YOUR INSTRUCTIONS
Copy each line of the listing that includes "hotels".

MATERIAL FOR THIS TASK
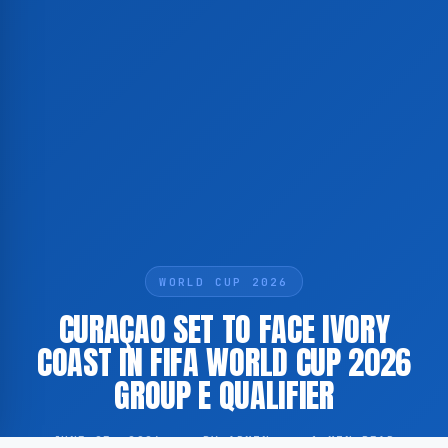
WORLD CUP 2026
CURAÇAO SET TO FACE IVORY
COAST IN FIFA WORLD CUP 2026
GROUP E QUALIFIER
JUNE 25, 2026
·
BY ADMIN
·
1 MIN READ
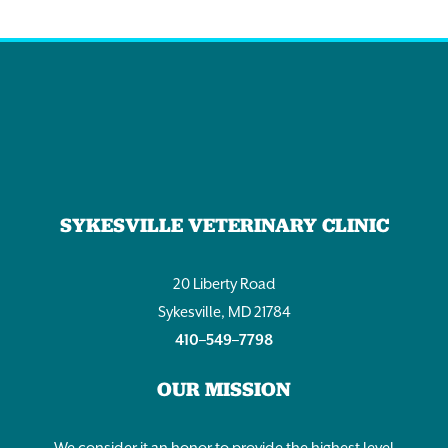
SYKESVILLE VETERINARY CLINIC
20 Liberty Road
Sykesville, MD 21784
410–549–7798
OUR MISSION
We consider it an honor to provide the highest level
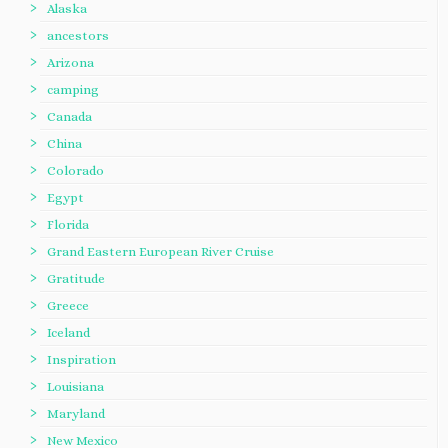
Alaska
ancestors
Arizona
camping
Canada
China
Colorado
Egypt
Florida
Grand Eastern European River Cruise
Gratitude
Greece
Iceland
Inspiration
Louisiana
Maryland
New Mexico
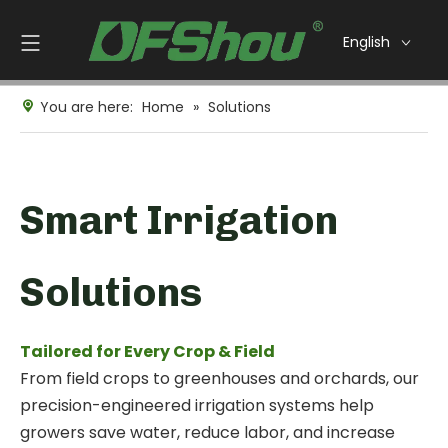
English
You are here:
Home
»
Solutions
Smart Irrigation
Solutions
Tailored for Every Crop & Field
From field crops to greenhouses and orchards, our
precision-engineered irrigation systems help
growers save water, reduce labor, and increase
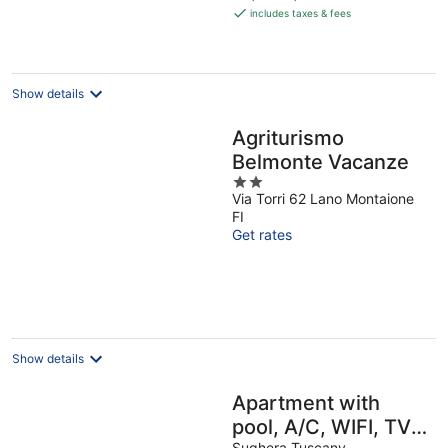
is
includes taxes & fees
€114
per
night
Show details
Agriturismo
Belmonte Vacanze
2
Via Torri 62 Lano Montaione
out
FI
of
Get rates
5
Show details
Apartment with
pool, A/C, WIFI, TV,
Sughera Tuscany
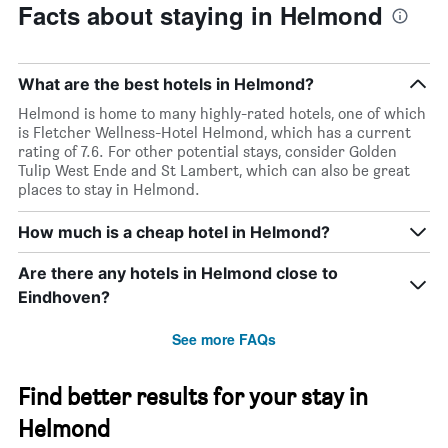
Facts about staying in Helmond
What are the best hotels in Helmond?
Helmond is home to many highly-rated hotels, one of which
is Fletcher Wellness-Hotel Helmond, which has a current
rating of 7.6. For other potential stays, consider Golden
Tulip West Ende and St Lambert, which can also be great
places to stay in Helmond.
How much is a cheap hotel in Helmond?
Are there any hotels in Helmond close to
Eindhoven?
See more FAQs
Find better results for your stay in
Helmond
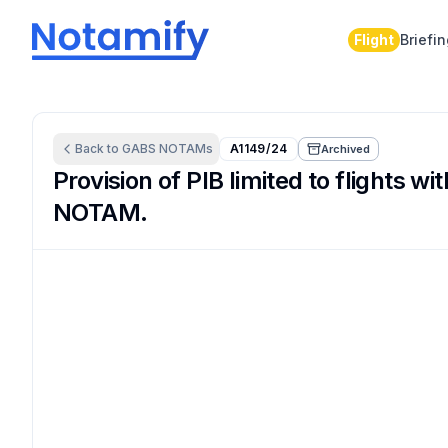
Flight
Briefi
Back to
GABS
NOTAMs
A1149/24
Archived
Provision of PIB limited to flights 
NOTAM.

YOUR SOLUTION
What are the best hotels in Helmond?
Helmond is home to many highly-rated hotels, one of which
Are there any hotels in Helmond close to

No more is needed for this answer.